* [Task description]
From the top of the entries, reproduce each line exactly, stopping after the line that contains "focal_35mm: 13". Omit pictures.

----- Data for processing -----

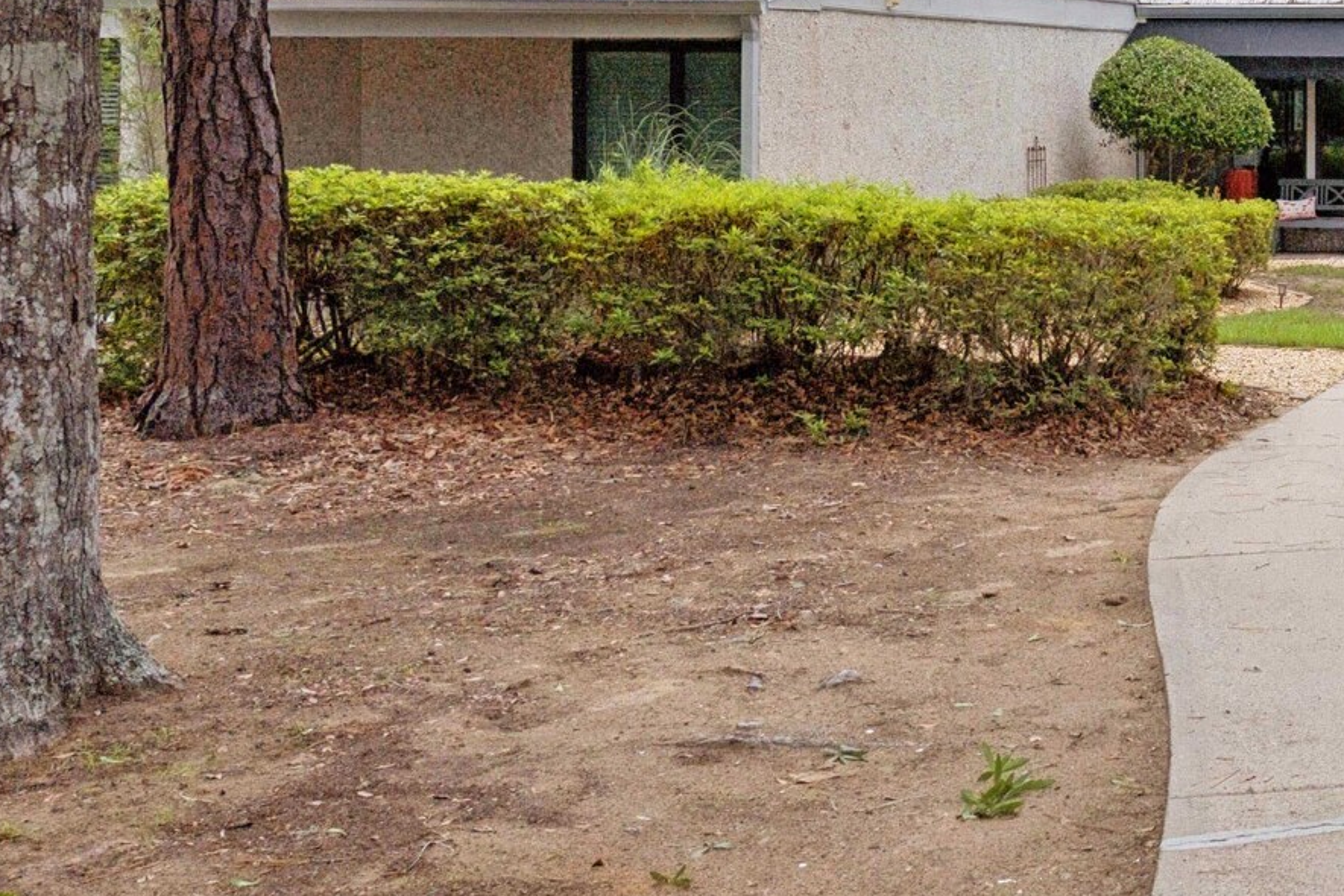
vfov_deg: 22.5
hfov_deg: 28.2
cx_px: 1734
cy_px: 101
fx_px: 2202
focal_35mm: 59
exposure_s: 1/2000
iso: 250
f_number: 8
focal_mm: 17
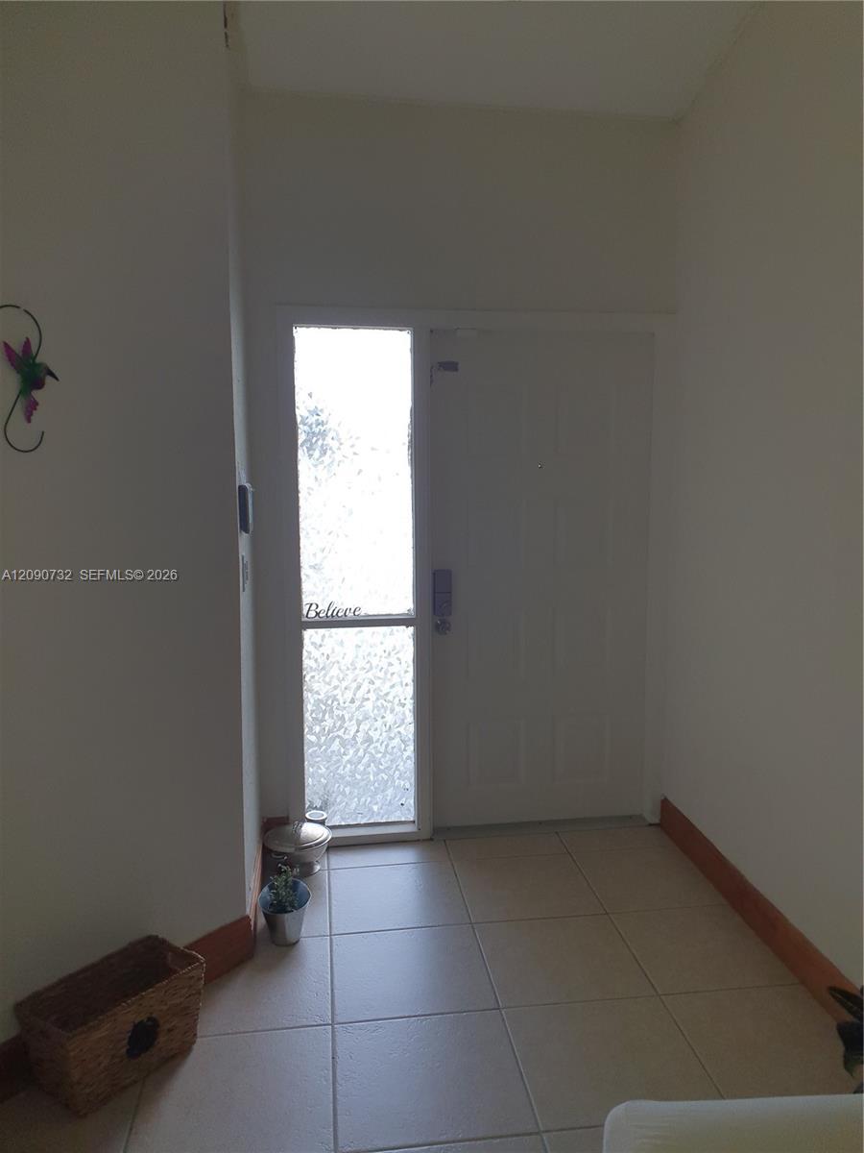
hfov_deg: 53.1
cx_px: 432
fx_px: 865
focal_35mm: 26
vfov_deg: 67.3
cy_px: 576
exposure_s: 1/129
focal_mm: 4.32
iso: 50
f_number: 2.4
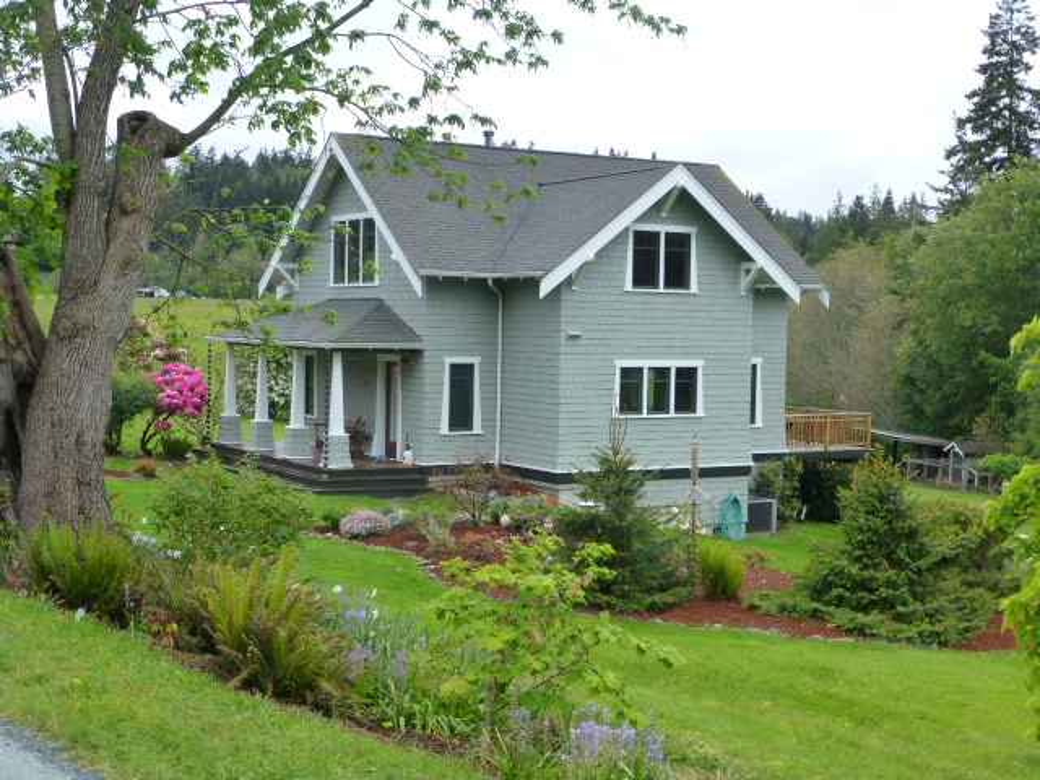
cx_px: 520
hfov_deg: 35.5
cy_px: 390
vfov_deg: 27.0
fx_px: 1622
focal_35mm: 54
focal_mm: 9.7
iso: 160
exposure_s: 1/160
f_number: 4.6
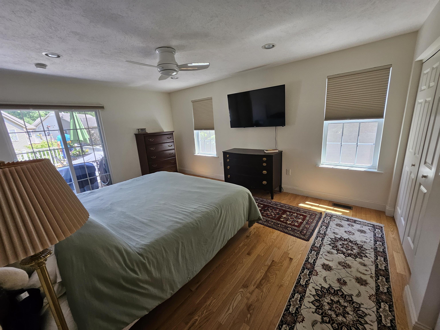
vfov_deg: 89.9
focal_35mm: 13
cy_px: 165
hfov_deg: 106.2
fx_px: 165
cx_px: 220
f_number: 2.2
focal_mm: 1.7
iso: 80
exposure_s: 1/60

-----

* [Response area]
vfov_deg: 22.5
hfov_deg: 28.2
cx_px: 1734
cy_px: 101
fx_px: 2202
focal_35mm: 59
exposure_s: 1/2000
iso: 250
f_number: 8
focal_mm: 17
hfov_deg: 53.1
cx_px: 432
fx_px: 865
focal_35mm: 26
vfov_deg: 67.3
cy_px: 576
exposure_s: 1/129
focal_mm: 4.32
iso: 50
f_number: 2.4
cx_px: 520
hfov_deg: 35.5
cy_px: 390
vfov_deg: 27.0
fx_px: 1622
focal_35mm: 54
focal_mm: 9.7
iso: 160
exposure_s: 1/160
f_number: 4.6
vfov_deg: 89.9
focal_35mm: 13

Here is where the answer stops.